Data Science Research Centre

"Data-Information-Knowledge-Application"

F.A.I.R. Guidelines for Machine Learning

How to do reproducible science for A.I.

An ARRE Event: Aid to Research Related Events, Exhibition, Publication and Dissemination Activities Program

Funded by Vice-President, Research and Graduate Studies, & Gina Cody School of Engineering and Computer Science, Concordia University

Organizers: Gregory Butler and Tristan Glatard

Morning Session

Monday 25 March 2019

Time 09:00 to 12:00

Loyola Campus: GE 1.110

7141 Sherbrooke Street West

Talks

09:00 Why Science needs to be Open and FAIR

Abstract Open Science is a relatively common term that not all users know how to practise or to make the best use of. The life sciences research landscape is adapting to these new calls for "openness", but does the scientific community really know what they are getting into, and why they are doing it? The increasing calls for "openness" in research methodology, ethics, data, distribution and publication is actually necessary hard work, and essential for our community. The premise of Open Science is that scientific knowledge is to be shared freely, openly, and in its digital form as early in the discovery process as is practical and helps to make research represents an approach to research that is collaborative, transparent and accessible. In the presentation, I will present how and why the research community needs to make Open FAIR science its mantra, and what some of the best ways are to achieve this.
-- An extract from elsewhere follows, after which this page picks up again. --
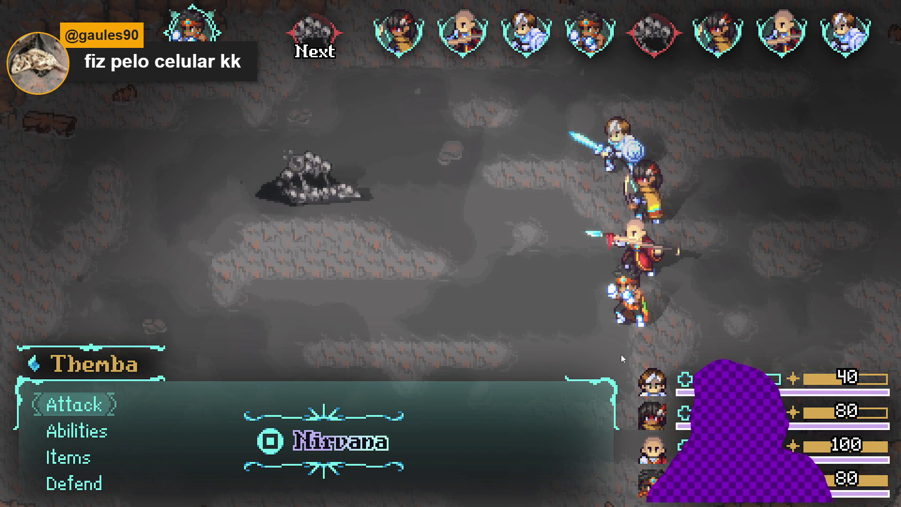
key(q)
Speaker Francis Ouellette, Department of Cell and Systems Biology, University of Toronto, Toronto, Canada.

BF Francis Ouellette is a leading proponent of open science in genomics. He is Associate Professor at the University of Toronto, Department of Cell and Systems Biology. Francis was one of the co-founders of the Canadian Bioinformatics Workshop in 1998. His teams have been involved in the development of high-throughput sequence analysis methods, as well as the development of platforms to integrate data from various open databases. Francis continues to be interested in computational biology and genomics, and the integration of all data types to help our understanding of biology.

10:00 From Big Data to FAIR Big Data to Better Cancer Care

Abstract Big data, artificial intelligence, machine learning and data science are new fields which are expected to have a major impact on day-to-day oncology practice. Big data based services such as automated contouring and planning, radiomics, decision support systems and literature mining are products already available to our community and these are expected to rapidly change the way we practice medicine. However, issues such as lack of reproducibility or barriers to data sharing are currently limiting the application of the above-mentioned technologies in the clinic. FAIR (Findable Accessible Interoperable Reusable) principles and related technologies can help spreading the usage of big data in cancer care.
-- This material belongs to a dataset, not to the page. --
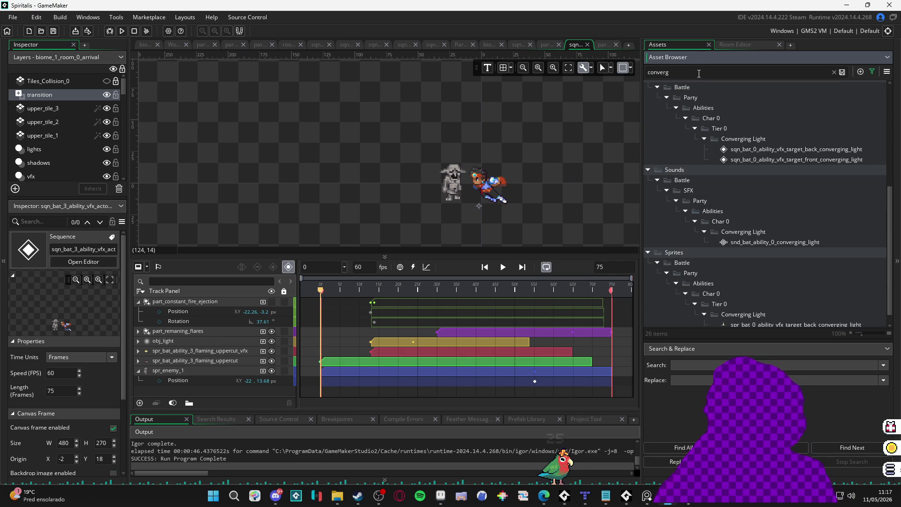
click(799, 159)
double_click(799, 159)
Gaining a basic understanding of Big Data and technologies based in it, including their strengths and weaknesses, is the overall aim of this teaching lecture. In particular: (1) What is the rationale behind using Big Data for data driven medicine and what is the relation to evidence base medicine? What is Big Data in (radiation) oncology? (2) How big data is big? (3) How do we learn from big data? (4) What is FAIR and how you apply Big Data results into daily practice?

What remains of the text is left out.